Both benefit programs are in pretty bad shape — expected to become insolvent over the next few decades. With each passing year, the numbers in the yearly reports seem to get worse, and this year is no exception.
The program’s trustees said the combined Social Security retirement and disability programs are now expected to be exhausted three years sooner than previously estimated.
Social Security’s disability insurance program is faring especially poorly, failing both short- and long-term tests of fiscal health. The fund will exhaust its trust fund in 2016, two years earlier than estimated last year, the report said.
The general consensus is that the sooner these two programs are addressed, the better. The argument goes that if Congress moves now, changes can be rolled out gradually, providing more adjustment time for Americans. But what changes?

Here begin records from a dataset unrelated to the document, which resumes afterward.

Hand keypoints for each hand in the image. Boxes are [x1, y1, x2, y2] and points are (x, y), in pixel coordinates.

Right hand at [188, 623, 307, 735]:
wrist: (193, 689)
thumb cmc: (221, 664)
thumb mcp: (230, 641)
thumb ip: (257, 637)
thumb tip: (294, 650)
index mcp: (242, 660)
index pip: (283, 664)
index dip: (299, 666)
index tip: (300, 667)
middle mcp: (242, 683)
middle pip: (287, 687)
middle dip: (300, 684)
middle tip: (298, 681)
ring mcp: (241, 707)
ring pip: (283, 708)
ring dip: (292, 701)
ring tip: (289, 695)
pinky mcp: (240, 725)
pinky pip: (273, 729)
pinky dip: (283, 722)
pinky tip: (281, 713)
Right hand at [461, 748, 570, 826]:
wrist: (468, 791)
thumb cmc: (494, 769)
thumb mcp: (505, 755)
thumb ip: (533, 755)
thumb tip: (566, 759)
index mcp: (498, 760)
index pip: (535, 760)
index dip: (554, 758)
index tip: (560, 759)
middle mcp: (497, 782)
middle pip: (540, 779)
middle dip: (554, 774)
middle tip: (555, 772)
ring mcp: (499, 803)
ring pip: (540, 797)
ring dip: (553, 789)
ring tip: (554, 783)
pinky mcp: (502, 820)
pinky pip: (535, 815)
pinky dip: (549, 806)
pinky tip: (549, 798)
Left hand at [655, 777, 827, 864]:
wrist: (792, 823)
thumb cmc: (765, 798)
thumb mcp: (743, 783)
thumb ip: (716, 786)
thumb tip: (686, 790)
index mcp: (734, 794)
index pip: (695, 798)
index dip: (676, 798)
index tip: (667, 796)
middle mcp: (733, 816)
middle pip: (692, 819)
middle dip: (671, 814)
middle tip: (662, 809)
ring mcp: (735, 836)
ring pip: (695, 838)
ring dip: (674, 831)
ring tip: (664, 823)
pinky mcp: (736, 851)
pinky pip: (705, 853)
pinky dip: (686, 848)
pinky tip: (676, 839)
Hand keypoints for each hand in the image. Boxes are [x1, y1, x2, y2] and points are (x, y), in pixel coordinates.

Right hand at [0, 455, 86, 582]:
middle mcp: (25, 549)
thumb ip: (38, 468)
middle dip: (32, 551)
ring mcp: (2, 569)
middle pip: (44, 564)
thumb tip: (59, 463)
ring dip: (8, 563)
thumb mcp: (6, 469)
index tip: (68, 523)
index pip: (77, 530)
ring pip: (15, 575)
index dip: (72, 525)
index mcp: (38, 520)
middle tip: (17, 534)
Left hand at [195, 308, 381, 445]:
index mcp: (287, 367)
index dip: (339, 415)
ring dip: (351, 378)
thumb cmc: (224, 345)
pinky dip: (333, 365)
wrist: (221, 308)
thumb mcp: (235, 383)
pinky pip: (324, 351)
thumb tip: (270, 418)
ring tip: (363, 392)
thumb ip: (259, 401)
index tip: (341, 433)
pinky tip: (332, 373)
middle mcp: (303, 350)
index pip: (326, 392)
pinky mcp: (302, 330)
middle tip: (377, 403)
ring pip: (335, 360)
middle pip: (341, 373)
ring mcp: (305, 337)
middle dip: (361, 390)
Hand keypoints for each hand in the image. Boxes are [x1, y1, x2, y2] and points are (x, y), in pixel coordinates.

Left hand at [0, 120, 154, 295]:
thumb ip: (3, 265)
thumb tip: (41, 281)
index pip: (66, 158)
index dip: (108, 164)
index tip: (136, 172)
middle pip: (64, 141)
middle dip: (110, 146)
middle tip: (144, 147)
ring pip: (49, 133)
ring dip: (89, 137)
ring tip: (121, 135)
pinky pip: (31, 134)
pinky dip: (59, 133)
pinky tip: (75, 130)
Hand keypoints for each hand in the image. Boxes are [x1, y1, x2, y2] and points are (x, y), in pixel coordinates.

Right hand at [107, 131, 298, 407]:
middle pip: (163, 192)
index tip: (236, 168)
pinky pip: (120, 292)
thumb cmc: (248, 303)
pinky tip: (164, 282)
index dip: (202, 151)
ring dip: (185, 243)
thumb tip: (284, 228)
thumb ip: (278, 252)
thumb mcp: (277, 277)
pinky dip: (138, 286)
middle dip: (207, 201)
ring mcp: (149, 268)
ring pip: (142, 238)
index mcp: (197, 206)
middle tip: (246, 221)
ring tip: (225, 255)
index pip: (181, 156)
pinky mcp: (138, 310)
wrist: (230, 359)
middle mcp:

Many Social Security advocates say the program can be repaired by increasing the amount of wages subject to Social Security taxes, a strategy with which the majority of Republicans in Congress strongly disagree.
Meanwhile, the most common Republican suggestion is to partially privatize Medicare, a suggestion equally distasteful to many Democrats. Treasury Secretary Timothy Geithner said, “We will not support proposals that sow the seeds of their destruction in the name of reform, or that shift the cost of health care to seniors in order to sustain tax cuts for the most fortunate Americans.”
In his blog on The Huffington Post, Richard Eskow states, “The simplest, and by far the most popular, solution to Social Security's future revenue gap is to lift the payroll tax cap. Such a move would end any future doubts about its ability to pay benefits, would be politically popular, and would harmonize with the wealth inequity that is the source of that future shortfall.”
Mitt Romney favors converting Medicare into subsidies to help seniors purchase private insurance, a strategy that Democrats say would bolster Medicare at the expense of seniors’ benefits.
Like everything else these days, opinions on fixing Social Security and Medicare are deeply divided, largely along party lines. As the squabbling and name-calling continues, the annual reports will continue to roll in. And something tells me next year’s isn’t going to look any better.